In un sondaggio del Nation Theatre di Londra del 1998, rivolto a una giuria di 800 esperti di pièces teatrali, il testo di un dramma teatrale è risultato il più significativo del XX secolo: Aspettando Godot di Samuel Beckett. Il drammaturgo è celeberrimo, più noto, quasi, con l’epiteto che gli è stato attribuito, piuttosto che con il suo nome. Beckett è infatti il padre del teatro dell’assurdo. Per capire cosa si debba intendere con “assurdo” in questo genere teatrale, si devono richiamare soprattutto certi concetti.
Il primo è quello di esistenza. Si può dire che l’interpretazione, ormai, “tradizionale” di Aspettando Godot è quella secondo la quale Beckett abbia voluto mostrare che cos’è la vita: azioni e avvenimenti insensati che avvengono durante l’attesa insopportabile ed estenuante di qualcosa che non arriverà mai.
Aspettando Godot, la morte, l’attesa
La critica ha detto anche che Godot è la morte stessa (dati i numerosi riferimenti al tristo mietitore nell’opera). È stato pure detto che le azioni che compiono i due personaggi principali Vladimir ed Estragon hanno tutte un significato simbolico da decifrare, come le tragedie greche di Sofocle e di Eschilo, in cui la catarsi si dà soprattuto nello scioglimento, da parte dello spettatore, delle simbolizzazioni insite nelle vicende drammatiche.
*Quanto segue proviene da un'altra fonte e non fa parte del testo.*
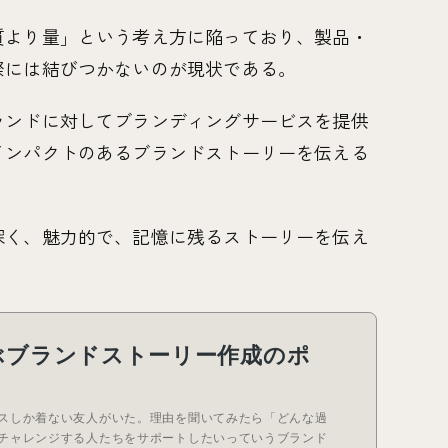
質より量」という考え方に陥っており、製品・
際には結びつかないのが現状である。
ランドに対してブランディングサービスを提供
インパクトのあるブランドストーリーを伝える
深く、魅力的で、記憶に残るストーリーを伝え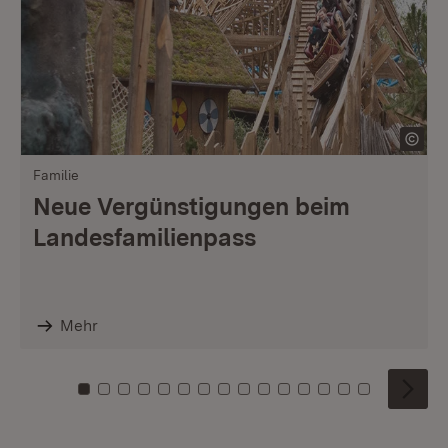
Familie
Neue Vergünstigungen beim
Landesfamilienpass
Mehr
Zu Kachel: 0
Zu Kachel: 1
Zu Kachel: 2
Zu Kachel: 3
Zu Kachel: 4
Zu Kachel: 5
Zu Kachel: 6
Zu Kachel: 7
Zu Kachel: 8
Zu Kachel: 9
Zu Kachel: 10
Zu Kachel: 11
Zu Kachel: 12
Zu Kachel: 1
Zu Kachel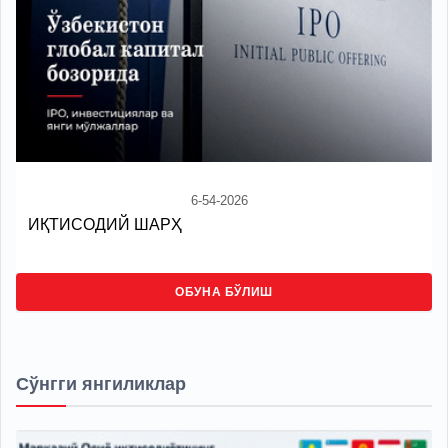
6-54-2026
ИҚТИСОДИЙ ШАРҲ
ОБУНА БЎЛИШ
Сўнгги янгиликлар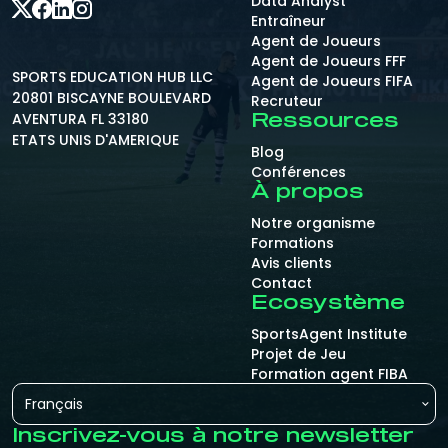
Data Analyst
Entraîneur
Agent de Joueurs
Agent de Joueurs FFF
SPORTS EDUCATION HUB LLC
Agent de Joueurs FIFA
20801 BISCAYNE BOULEVARD
Recruteur
AVENTURA FL 33180
Ressources
ETATS UNIS D'AMERIQUE
Blog
Conférences
À propos
Notre organisme
Formations
Avis clients
Contact
Ecosystème
SportsAgent Institute
Projet de Jeu
Formation agent FIBA
Français
Inscrivez-vous à notre newsletter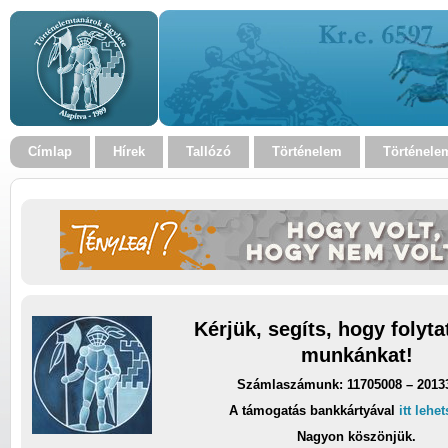
Címlap
Hírek
Tallózó
Történelem
Történele
Kérjük, segíts, hogy folyt
munkánkat!
Számlaszámunk: 11705008 – 2013
A támogatás bankkártyával
itt lehe
Nagyon köszönjük.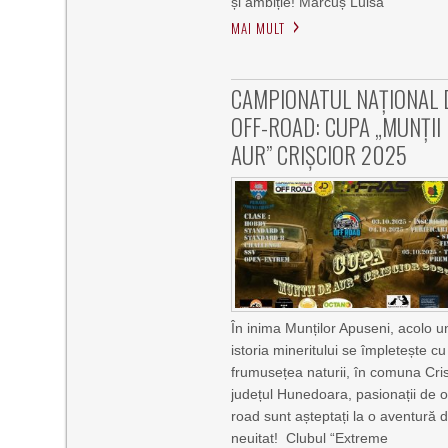
și ambiție! Marcuș Luisa
MAI MULT
CAMPIONATUL NAȚIONAL 
OFF-ROAD: CUPA „MUNȚII
AUR” CRIȘCIOR 2025
În inima Munților Apuseni, acolo 
istoria mineritului se împletește cu
frumusețea naturii, în comuna Cris
județul Hunedoara, pasionații de o
road sunt așteptați la o aventură 
neuitat! Clubul “Extreme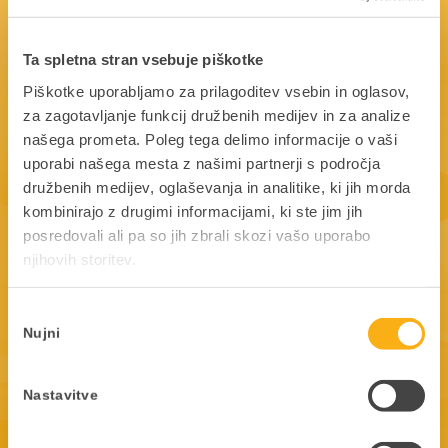
Ta spletna stran vsebuje piškotke
Piškotke uporabljamo za prilagoditev vsebin in oglasov,
za zagotavljanje funkcij družbenih medijev in za analize
našega prometa. Poleg tega delimo informacije o vaši
uporabi našega mesta z našimi partnerji s področja
družbenih medijev, oglaševanja in analitike, ki jih morda
kombinirajo z drugimi informacijami, ki ste jim jih
posredovali ali pa so jih zbrali skozi vašo uporabo
njihovih storitev.
Žan Prosen
informatik | Total d.o.o.
Izbira
Nujni
soglasja
Nastavitve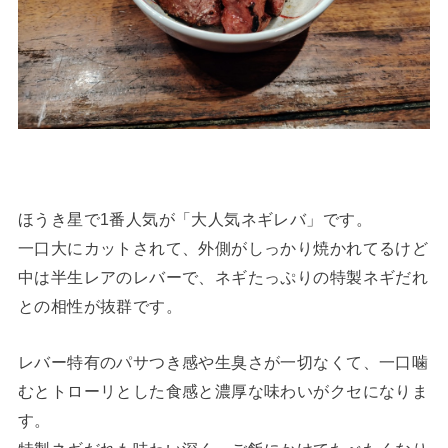
ほうき星で1番人気が「大人気ネギレバ」です。
一口大にカットされて、外側がしっかり焼かれてるけど
中は半生レアのレバーで、ネギたっぷりの特製ネギだれ
との相性が抜群です。
レバー特有のパサつき感や生臭さが一切なくて、一口噛
むとトローリとした食感と濃厚な味わいがクセになりま
す。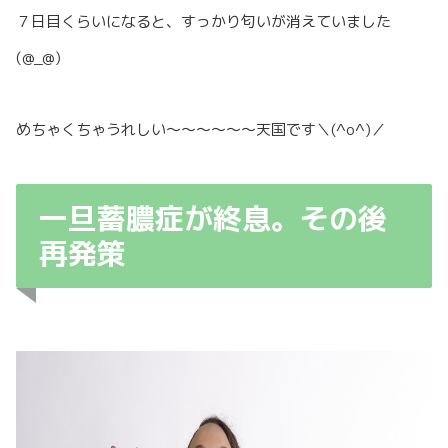
７日目くらいになると、すっかり匂いが消えていました
(@_@)
めちゃくちゃうれしい〜〜〜〜〜〜天国です＼(^o^)／
一旦蓄膿症が終息。その後
再発策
Il tema dell’attesa ha chiara origine cristiana, così come il suo contraltare, che la compensa, ovvero la fine. Di Godot non si sa né quando né dove arriverà, Vladimir ed Estragon si affaccendano in attività inutili e grottesche per ingannarne l’attesa. L’unica cosa che ci è nota di Godot è che, quando e se arriverà, “saremo salvi”. Qui Beckett non si riferisce ai suoi personaggi, ma all’umanità nel suo complesso. Ciò farebbe di Godot il salvatore, colui che, atteso, alla fine giunge e salva redimendo: il Messia.
Salvezza e “cultura della redenzione”
Dai chiari riferimenti giudaico-cristiani dello script si è sviluppata una interessante interpretazione che vede la funzione di esorcizzare le cattive impressioni dell’esistenza in Aspettando Godot. Tale interpretazione si basa su ciò che Leo Bersani ha chiamato “la cultura della redenzione”.
Questa formula sta a indicare come una vuota e difettosa esperienza reale, se ripetuta e ricreata nell’opera teatrale o letteraria, viene purificata e acquista un valore positivo. Dopotutto, era questo uno degli scopi principali della drammaturgia originaria, indurre la purificazione, negli spettatori, del proprio vissuto personale.
Nel caso di Aspettando Godot a dover essere “redenta” è la vacuità della vita, il disincanto di non farsi aspettative, la follia e l’istinto suicida difronte a quel “vuoto simbolico” a alla miseria della nostra esistenza che ci fanno sperare in un “Godot che salva”.